I say all this in preface to the hateful exercise I’m about to undertake. I’m sitting here in Panera this morning, watching a steady stream of patrons come and go. While I imagine that most if not all are upright citizens who have every reason to be loved and appreciated, it’s not going to be me who’s doing it.

Like this twosome that just came in: a guy in his late forties and a much older man. After they order, the younger guy says to the elder, “Where would you like to sit, young man?” I hate, hate, hate that patronizing tone that we older folks get from our age-impaired counterparts. And that phrase – “young man” or “young woman” applied to someone who’s obviously ancient – is just throwing your pathetic condition in your face.

And this guy who just walked in with his precious “Salty Dog” t-shirt and his backpack. We never had backpacks to carry our schoolbooks when I was a kid. The boys carried them on their hip and the girls clutched them to their chests, and that’s as it should be.

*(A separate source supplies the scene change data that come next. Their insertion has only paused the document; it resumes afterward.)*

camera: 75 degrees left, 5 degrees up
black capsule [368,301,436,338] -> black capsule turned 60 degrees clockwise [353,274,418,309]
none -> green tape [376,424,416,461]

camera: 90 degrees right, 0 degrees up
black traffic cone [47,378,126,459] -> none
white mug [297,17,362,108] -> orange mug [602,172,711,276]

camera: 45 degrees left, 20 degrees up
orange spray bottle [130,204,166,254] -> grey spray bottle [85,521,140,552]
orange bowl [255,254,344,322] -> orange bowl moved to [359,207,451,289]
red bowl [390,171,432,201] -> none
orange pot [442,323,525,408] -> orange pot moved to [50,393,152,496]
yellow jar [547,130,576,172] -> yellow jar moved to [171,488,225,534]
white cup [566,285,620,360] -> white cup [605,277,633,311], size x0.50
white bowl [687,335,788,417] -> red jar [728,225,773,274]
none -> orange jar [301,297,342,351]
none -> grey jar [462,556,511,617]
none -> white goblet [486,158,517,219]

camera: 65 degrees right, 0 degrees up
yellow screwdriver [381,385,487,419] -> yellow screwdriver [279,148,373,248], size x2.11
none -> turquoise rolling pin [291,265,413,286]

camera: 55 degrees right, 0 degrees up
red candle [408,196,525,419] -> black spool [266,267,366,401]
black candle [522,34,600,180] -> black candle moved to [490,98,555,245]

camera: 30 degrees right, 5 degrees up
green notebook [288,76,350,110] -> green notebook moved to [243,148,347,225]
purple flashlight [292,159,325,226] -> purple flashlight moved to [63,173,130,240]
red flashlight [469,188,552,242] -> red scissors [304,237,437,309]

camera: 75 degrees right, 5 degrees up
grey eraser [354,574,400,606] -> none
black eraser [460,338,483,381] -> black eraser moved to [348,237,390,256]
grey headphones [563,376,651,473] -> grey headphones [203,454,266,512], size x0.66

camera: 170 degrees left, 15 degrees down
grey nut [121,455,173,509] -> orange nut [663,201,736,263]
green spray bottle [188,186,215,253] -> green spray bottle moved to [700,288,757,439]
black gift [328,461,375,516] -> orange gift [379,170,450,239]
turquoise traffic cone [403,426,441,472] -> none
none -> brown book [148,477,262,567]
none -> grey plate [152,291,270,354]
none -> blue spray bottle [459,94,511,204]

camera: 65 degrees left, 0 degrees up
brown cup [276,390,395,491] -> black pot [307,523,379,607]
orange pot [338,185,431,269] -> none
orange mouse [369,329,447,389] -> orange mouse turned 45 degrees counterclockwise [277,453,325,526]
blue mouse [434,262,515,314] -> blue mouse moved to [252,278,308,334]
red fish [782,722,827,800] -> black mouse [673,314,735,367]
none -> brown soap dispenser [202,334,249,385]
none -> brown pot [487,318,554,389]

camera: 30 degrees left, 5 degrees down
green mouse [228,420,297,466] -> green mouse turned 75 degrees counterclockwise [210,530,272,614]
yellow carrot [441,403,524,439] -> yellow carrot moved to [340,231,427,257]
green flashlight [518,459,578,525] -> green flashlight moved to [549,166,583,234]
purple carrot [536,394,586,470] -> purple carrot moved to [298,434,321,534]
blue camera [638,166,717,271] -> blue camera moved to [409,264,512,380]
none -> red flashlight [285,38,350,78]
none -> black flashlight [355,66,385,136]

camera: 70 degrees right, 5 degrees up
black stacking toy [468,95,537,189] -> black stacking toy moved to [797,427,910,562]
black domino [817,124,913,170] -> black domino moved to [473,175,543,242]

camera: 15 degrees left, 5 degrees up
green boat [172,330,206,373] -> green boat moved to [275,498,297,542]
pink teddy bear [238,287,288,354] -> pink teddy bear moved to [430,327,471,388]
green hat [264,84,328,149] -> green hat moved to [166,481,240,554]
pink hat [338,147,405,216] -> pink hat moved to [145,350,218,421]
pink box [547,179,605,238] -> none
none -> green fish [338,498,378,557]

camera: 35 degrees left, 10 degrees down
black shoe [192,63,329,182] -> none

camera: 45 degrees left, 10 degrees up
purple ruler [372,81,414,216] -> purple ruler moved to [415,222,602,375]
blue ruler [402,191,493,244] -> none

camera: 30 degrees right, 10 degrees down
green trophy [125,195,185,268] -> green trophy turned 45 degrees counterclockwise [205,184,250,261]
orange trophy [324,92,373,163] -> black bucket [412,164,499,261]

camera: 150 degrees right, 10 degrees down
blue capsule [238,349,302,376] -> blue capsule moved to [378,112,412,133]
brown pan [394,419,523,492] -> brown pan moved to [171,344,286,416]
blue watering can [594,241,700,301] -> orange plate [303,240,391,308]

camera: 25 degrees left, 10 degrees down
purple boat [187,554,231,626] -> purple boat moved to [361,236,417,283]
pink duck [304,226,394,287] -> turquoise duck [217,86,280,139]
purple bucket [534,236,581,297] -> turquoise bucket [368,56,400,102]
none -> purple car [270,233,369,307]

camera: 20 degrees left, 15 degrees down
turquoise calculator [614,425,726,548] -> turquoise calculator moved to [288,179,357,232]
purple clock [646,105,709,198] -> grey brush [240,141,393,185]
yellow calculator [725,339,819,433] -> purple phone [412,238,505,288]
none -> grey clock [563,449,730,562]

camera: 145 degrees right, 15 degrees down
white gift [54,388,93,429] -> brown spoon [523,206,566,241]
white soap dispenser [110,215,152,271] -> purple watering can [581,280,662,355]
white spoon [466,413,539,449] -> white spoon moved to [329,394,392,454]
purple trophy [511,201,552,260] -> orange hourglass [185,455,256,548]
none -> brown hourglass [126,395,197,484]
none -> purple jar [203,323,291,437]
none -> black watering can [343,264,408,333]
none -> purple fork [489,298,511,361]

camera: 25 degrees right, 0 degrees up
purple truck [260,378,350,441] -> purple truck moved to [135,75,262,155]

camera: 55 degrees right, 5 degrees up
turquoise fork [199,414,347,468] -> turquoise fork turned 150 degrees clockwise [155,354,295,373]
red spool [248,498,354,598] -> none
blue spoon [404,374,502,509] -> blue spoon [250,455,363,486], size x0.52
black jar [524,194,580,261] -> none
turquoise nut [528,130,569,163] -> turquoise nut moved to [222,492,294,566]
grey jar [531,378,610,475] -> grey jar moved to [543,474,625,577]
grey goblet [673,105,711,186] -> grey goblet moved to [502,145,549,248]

And this young Asian guy who just set up his laptop next to me. He plugged into the same outlet I’m using without even asking. Let’s see what he has up on his screen: he’s instant-messaging someone while reading a PDF in the background. We’re all very impressed by your multi-tasking skills.

And the aging hippie type who was already set up here in the corner when I arrived. He just left his laptop and cell phone at the table while he walked off to the restroom. The nerve of someone trusting today’s population not to steal his valuables while he’s stepped away for two minutes. If it’s swiped, that’s just higher insurance for me (just a second, let me go check if it’s the kind of Mac I’ve been yearning to get).

And the older lady who just put a clutch of used newspapers into the recycle rack next to the trash. It’s two local newspapers I already subscribe to, not the USA Today or New York Times I was hoping to pick up for free while I was here. How come people in the South are so provincial and care so little about what’s going on in the rest of the world?

Now there’s an older man and a younger woman, both dressed in business attire. They were already here, but he decided to leave while she’s raiding the free bagel samples. You know you’re supposed to use the tongs to pick those up, don’t you? Does it look to you like the rest of us want your germs?

Here’s a thirty-something guy who looks like a laid-off banker or something, scruffy and wearing those ridiculous cargo pants that go down below your knee and have all these unnecessary pockets. How in good conscience can he be wasting pockets like that when there are kids in the Third World that have no place to stash their change, IDs and iPods? We need to be donating pockets, not hoarding them.

And these two very short women, probably mother and daughter judging by their similar stature. I can’t really see anything offensive about either one of them, and it really ticks me off. No, wait – the younger one just propped her sunglasses above her forehead. She thinks she’s so cool.

Oh, and check out the young black guy wearing a black t-shirt and black pants, and a Blu-Tooth thing attached to his ear. Glad to see you young people making bulky electronic earpieces so fashionable. By the time I need one, I’ll be able to wear my hearing aid dangling jauntily from the side of my head.

And these two women dressed in the uniforms of healthcare providers. One of them just had her cell phone go off playing some song I’ve never heard before. Sounds like one of those latter-day R&B acts that are so inexplicably popular. What’s wrong with Ray Stevens?

Now here’s a group that’s taken over an entire table and seems to be talking politics. Surprising for this area of the South, it sounds like they’re talking liberal politics, about the origins of the word “redneck” and laughing at a pet magazine that has the headline “Dog is my copilot”. They’re all about my age and ideological temperament, and are even eating some of the same baked goods I enjoy here at Panera. But they’re all getting along rather than be antagonistic toward their fellow man. What a bunch of jerks.

Maybe it’s time to go. I seem to be in a bad mood today.